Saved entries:
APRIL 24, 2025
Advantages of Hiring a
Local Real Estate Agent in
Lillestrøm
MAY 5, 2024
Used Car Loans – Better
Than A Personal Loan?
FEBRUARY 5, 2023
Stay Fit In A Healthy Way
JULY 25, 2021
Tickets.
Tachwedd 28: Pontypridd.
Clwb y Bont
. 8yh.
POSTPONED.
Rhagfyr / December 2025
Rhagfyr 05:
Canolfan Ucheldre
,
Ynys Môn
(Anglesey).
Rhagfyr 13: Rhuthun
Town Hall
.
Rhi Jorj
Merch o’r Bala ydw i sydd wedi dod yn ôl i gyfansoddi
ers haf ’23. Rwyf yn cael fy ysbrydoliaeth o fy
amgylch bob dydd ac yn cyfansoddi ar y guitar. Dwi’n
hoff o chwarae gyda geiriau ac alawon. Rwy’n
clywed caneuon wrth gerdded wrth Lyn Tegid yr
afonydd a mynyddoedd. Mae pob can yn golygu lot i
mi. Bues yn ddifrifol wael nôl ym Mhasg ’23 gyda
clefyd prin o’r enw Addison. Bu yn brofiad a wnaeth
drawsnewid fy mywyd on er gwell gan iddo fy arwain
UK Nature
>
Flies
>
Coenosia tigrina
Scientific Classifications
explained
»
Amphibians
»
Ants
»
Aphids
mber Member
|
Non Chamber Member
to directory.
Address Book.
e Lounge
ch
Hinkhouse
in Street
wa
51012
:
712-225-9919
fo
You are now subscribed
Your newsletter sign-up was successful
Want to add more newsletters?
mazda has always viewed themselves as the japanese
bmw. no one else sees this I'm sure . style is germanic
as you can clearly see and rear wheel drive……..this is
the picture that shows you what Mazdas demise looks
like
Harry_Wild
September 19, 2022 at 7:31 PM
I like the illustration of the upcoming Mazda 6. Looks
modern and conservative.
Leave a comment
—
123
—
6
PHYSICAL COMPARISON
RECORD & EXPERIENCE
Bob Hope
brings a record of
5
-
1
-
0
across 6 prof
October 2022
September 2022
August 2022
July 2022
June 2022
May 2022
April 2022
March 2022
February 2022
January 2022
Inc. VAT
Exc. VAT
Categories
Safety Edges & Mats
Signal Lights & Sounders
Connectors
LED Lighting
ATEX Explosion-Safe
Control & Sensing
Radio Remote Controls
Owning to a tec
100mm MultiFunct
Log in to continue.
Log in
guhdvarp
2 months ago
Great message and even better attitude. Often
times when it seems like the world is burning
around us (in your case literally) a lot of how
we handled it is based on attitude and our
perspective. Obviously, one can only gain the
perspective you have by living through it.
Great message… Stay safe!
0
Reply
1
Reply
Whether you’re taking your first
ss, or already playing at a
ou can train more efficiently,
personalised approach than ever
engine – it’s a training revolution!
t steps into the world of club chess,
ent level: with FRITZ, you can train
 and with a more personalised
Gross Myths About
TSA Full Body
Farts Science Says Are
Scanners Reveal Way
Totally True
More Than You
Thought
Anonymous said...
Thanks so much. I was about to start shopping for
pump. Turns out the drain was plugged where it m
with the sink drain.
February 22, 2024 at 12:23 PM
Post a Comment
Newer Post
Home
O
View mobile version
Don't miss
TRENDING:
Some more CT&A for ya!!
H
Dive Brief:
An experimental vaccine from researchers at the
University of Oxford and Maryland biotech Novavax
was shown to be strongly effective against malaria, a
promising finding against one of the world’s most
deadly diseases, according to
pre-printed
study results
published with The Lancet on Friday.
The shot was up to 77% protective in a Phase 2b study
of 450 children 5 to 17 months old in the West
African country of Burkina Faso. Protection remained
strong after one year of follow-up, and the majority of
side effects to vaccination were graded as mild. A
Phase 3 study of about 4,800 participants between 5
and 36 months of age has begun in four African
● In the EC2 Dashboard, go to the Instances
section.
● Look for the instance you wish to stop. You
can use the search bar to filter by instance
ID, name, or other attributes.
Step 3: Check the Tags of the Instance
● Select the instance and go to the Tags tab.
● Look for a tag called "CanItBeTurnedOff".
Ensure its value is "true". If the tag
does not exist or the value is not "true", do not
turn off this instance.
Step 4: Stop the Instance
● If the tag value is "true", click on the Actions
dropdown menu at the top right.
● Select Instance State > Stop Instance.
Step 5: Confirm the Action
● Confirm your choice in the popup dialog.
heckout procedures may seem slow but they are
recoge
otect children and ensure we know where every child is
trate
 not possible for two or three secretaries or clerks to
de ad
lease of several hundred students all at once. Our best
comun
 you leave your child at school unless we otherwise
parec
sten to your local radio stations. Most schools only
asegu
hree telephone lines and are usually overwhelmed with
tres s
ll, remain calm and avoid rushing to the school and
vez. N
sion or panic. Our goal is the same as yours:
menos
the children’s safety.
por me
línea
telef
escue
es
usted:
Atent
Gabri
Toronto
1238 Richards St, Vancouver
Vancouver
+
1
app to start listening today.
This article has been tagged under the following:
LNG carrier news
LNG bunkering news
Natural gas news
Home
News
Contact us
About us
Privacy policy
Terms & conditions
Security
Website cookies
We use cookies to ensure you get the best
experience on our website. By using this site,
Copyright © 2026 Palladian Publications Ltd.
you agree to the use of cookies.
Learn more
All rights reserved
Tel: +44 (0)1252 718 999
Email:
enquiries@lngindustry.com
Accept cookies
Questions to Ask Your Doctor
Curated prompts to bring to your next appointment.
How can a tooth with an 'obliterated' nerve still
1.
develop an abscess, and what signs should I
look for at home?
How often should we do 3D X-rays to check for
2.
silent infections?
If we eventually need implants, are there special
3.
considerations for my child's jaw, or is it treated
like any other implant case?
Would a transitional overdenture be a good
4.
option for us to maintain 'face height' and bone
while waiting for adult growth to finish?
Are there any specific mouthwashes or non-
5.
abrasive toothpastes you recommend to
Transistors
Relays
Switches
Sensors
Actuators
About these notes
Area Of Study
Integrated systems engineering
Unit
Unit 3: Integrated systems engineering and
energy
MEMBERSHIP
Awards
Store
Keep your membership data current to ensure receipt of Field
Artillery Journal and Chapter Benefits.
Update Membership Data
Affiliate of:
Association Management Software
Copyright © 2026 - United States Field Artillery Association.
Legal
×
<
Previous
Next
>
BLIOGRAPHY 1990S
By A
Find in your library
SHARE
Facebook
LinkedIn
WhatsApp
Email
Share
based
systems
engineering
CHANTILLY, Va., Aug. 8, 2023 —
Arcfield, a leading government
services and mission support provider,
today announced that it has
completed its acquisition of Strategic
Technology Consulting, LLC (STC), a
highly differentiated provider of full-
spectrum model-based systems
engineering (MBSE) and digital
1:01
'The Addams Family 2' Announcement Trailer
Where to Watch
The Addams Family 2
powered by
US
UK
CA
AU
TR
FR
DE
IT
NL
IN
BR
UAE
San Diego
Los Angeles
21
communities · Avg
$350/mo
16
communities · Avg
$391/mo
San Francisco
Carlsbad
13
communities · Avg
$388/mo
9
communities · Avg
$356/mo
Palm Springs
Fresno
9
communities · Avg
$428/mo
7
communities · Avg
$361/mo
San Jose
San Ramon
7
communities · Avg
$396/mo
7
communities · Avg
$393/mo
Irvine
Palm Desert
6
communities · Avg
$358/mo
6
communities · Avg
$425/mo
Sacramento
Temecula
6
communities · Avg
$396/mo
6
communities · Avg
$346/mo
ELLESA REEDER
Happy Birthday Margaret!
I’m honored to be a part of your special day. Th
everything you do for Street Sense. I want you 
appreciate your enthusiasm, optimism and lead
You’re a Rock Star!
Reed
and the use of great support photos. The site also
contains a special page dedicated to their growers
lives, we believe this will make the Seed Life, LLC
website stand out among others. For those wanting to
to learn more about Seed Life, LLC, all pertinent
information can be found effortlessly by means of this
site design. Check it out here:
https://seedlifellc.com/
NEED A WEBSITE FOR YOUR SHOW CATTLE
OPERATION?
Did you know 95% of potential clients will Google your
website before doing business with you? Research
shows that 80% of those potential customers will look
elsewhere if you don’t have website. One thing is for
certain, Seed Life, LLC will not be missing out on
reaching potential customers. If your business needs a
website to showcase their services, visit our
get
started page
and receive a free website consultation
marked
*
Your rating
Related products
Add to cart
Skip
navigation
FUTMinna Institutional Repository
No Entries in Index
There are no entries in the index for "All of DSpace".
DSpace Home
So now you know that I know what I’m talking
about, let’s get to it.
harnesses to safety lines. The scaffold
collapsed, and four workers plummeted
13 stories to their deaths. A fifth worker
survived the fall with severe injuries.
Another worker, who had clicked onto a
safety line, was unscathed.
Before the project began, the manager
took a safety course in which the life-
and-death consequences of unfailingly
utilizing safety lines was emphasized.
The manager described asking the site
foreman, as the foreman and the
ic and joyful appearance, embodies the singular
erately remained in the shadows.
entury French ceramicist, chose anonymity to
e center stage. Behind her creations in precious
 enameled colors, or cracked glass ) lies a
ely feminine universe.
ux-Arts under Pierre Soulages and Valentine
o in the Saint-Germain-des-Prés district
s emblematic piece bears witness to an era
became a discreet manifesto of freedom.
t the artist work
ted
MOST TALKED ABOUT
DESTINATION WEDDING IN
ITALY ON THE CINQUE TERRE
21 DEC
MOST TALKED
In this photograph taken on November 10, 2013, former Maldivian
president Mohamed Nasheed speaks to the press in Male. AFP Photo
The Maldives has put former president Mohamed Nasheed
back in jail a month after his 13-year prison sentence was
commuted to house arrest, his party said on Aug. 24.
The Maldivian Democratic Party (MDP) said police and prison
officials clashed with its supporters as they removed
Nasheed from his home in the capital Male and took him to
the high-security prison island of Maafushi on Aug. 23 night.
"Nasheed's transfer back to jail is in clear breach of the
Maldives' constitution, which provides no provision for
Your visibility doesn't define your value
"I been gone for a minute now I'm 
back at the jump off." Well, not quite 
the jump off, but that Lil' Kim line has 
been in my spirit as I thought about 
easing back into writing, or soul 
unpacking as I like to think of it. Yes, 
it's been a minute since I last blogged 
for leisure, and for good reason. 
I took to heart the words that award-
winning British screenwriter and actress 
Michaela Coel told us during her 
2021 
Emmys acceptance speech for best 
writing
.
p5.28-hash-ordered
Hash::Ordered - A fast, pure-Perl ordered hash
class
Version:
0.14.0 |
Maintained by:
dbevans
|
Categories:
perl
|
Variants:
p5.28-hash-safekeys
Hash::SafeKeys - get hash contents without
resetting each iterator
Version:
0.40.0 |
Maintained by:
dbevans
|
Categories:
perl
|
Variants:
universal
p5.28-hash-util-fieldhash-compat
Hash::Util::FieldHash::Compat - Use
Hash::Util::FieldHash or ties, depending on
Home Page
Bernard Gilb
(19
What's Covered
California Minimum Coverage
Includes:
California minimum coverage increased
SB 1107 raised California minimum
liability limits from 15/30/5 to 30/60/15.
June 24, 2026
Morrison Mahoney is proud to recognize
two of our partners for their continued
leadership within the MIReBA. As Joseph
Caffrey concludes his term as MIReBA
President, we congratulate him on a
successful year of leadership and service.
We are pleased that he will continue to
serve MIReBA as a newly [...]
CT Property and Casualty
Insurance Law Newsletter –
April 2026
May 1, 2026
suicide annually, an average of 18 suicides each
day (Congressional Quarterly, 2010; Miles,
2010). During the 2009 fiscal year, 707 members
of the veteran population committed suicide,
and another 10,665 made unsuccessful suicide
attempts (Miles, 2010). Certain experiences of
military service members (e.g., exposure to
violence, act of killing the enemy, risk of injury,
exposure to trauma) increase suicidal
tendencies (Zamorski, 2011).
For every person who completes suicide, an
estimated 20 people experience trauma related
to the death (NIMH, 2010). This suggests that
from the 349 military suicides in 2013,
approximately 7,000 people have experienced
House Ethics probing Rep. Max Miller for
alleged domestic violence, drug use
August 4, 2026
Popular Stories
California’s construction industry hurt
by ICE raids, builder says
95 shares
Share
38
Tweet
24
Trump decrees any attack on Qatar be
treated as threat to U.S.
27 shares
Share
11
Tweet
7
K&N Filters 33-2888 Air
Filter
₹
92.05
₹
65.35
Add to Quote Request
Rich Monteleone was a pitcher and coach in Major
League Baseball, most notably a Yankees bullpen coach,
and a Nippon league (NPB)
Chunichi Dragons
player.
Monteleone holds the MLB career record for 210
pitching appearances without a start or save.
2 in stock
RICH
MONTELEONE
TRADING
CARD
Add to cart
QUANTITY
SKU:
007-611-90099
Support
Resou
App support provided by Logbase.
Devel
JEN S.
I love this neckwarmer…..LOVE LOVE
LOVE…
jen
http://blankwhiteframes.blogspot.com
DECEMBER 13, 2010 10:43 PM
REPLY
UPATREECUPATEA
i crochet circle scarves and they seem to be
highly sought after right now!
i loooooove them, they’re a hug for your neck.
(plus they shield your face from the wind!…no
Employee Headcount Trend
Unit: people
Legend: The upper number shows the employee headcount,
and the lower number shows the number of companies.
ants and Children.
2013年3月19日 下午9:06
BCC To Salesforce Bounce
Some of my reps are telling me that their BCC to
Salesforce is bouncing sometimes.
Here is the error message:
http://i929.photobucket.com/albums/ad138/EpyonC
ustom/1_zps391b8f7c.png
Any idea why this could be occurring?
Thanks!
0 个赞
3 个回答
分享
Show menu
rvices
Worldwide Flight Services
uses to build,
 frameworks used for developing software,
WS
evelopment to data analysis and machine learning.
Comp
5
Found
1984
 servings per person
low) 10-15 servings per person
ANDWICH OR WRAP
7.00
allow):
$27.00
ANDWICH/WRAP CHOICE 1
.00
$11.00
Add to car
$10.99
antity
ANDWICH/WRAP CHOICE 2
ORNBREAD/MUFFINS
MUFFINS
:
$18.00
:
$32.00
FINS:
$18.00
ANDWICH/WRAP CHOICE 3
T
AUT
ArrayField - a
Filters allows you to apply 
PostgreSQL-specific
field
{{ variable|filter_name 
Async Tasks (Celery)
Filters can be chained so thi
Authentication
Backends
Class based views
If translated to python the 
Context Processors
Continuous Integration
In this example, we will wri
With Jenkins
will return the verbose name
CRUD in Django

TASK DETAILS - Going back over the entries above, copy word for word every line from the one that has "personalised approach than ever" on through the one that has "University of Oxford".

TASK OUTPUT -
personalised approach than ever
engine – it’s a training revolution!
t steps into the world of club chess,
ent level: with FRITZ, you can train
 and with a more personalised
Gross Myths About
TSA Full Body
Farts Science Says Are
Scanners Reveal Way
Totally True
More Than You
Thought
Anonymous said...
Thanks so much. I was about to start shopping for
pump. Turns out the drain was plugged where it m
with the sink drain.
February 22, 2024 at 12:23 PM
Post a Comment
Newer Post
Home
O
View mobile version
Don't miss
TRENDING:
Some more CT&A for ya!!
H
Dive Brief:
An experimental vaccine from researchers at the
University of Oxford and Maryland biotech Novavax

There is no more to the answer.